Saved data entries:
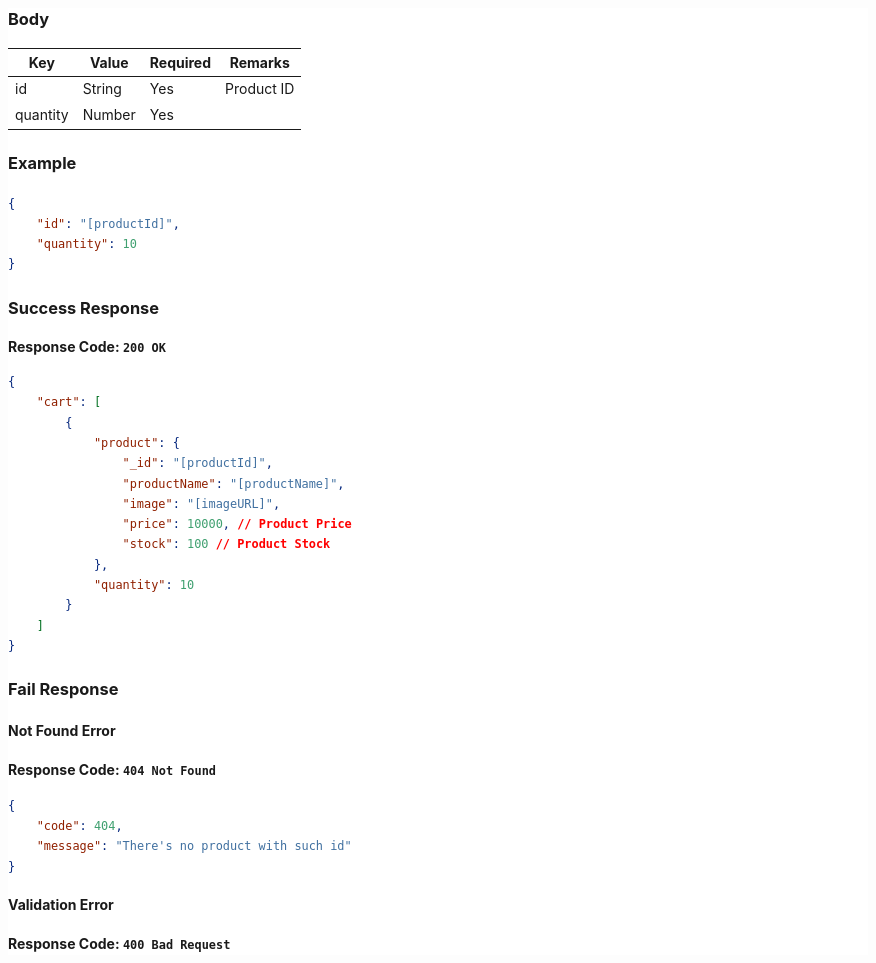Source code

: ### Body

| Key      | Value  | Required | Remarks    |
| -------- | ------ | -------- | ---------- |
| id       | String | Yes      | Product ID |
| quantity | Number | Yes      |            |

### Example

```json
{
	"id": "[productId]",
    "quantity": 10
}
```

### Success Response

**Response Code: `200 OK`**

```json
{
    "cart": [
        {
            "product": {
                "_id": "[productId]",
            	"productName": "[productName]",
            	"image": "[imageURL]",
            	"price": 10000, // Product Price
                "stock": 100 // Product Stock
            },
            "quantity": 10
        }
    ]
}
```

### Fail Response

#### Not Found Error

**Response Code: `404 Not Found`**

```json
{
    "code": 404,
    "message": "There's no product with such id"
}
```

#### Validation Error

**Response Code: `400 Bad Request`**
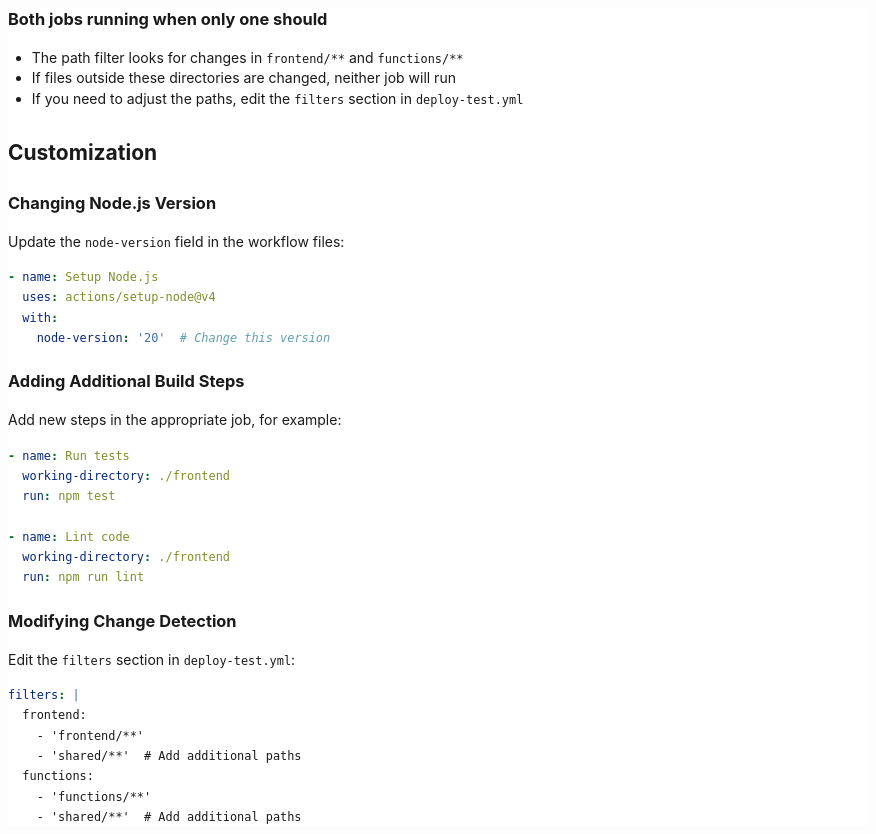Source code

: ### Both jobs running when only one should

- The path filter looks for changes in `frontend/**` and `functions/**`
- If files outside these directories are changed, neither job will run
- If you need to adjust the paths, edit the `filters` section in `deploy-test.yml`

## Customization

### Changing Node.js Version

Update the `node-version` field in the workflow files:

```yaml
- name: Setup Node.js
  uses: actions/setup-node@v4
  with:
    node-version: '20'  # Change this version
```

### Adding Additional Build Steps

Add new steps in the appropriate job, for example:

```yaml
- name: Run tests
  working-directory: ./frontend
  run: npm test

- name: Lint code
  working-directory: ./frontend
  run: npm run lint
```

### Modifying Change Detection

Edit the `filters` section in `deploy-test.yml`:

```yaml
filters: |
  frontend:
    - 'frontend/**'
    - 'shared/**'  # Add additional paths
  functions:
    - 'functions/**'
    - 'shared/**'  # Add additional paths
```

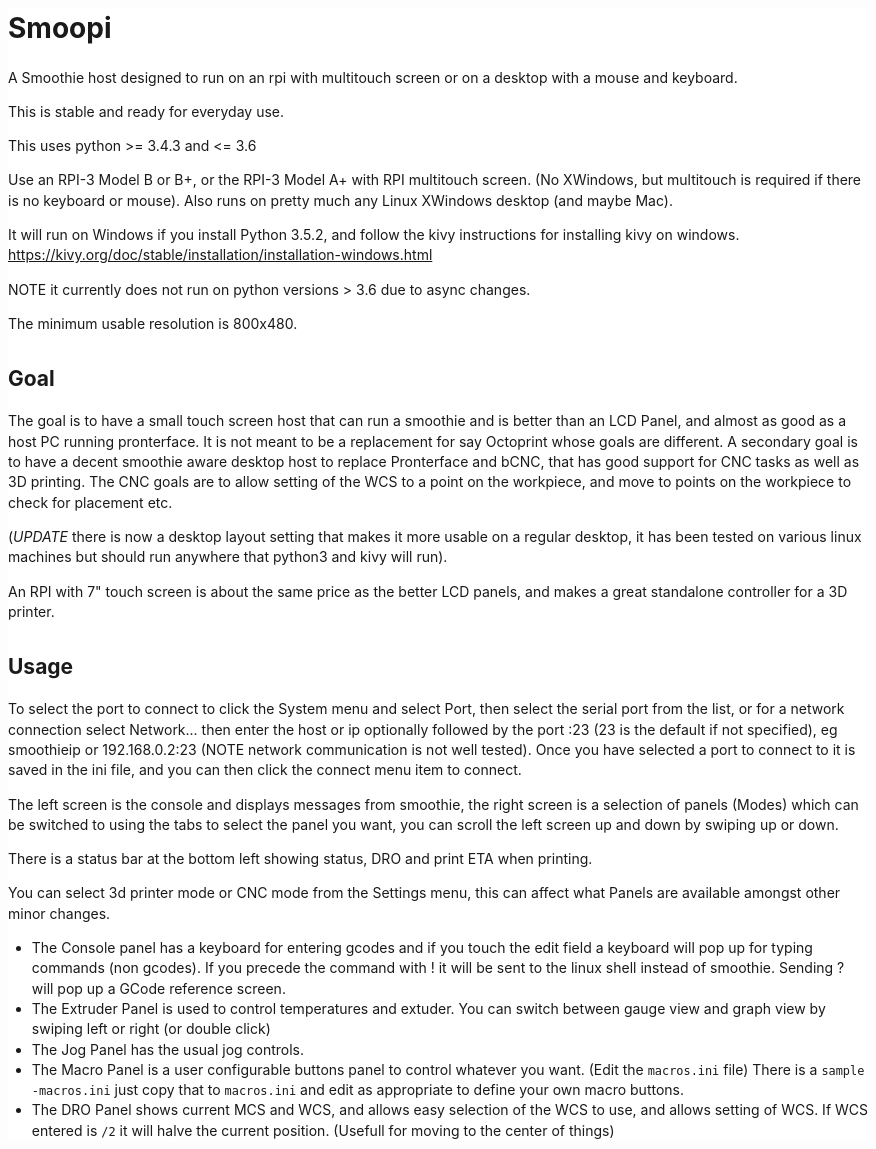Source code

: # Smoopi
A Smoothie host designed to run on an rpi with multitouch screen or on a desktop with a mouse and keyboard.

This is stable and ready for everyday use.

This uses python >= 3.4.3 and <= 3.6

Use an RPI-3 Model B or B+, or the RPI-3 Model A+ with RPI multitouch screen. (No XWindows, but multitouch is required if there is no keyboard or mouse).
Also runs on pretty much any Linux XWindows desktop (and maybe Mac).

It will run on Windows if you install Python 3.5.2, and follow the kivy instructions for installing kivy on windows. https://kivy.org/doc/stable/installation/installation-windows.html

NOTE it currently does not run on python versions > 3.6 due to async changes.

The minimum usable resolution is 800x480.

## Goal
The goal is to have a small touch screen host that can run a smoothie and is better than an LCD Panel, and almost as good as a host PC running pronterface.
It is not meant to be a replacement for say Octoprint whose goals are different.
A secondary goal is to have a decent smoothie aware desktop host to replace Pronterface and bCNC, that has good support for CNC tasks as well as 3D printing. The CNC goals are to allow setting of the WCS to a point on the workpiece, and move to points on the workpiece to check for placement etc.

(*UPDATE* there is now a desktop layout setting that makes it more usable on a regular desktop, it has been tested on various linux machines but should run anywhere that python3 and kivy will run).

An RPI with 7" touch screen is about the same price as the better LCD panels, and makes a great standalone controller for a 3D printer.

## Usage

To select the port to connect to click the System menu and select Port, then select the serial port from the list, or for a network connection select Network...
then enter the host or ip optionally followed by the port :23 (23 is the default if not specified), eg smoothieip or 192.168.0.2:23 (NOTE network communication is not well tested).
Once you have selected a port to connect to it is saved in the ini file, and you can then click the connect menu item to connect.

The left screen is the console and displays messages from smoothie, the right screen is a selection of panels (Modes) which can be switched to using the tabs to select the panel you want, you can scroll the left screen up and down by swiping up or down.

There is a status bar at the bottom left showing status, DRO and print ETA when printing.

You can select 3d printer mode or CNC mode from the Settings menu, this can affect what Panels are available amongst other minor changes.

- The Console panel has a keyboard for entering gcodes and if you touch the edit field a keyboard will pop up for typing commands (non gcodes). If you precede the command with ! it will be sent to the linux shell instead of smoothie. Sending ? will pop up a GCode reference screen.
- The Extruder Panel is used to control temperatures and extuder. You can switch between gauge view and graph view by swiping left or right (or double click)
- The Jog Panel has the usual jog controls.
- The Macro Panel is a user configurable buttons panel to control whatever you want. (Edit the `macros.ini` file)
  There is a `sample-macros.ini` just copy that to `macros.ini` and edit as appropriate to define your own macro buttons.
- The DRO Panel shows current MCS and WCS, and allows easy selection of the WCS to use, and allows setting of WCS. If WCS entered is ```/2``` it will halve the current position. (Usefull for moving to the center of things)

Problem details >>
Copy the lines above exactly, beginning at the line containing "- The Console" and stopping at the last line.

Answer for the task >>
- The Console panel has a keyboard for entering gcodes and if you touch the edit field a keyboard will pop up for typing commands (non gcodes). If you precede the command with ! it will be sent to the linux shell instead of smoothie. Sending ? will pop up a GCode reference screen.
- The Extruder Panel is used to control temperatures and extuder. You can switch between gauge view and graph view by swiping left or right (or double click)
- The Jog Panel has the usual jog controls.
- The Macro Panel is a user configurable buttons panel to control whatever you want. (Edit the `macros.ini` file)
  There is a `sample-macros.ini` just copy that to `macros.ini` and edit as appropriate to define your own macro buttons.
- The DRO Panel shows current MCS and WCS, and allows easy selection of the WCS to use, and allows setting of WCS. If WCS entered is ```/2``` it will halve the current position. (Usefull for moving to the center of things)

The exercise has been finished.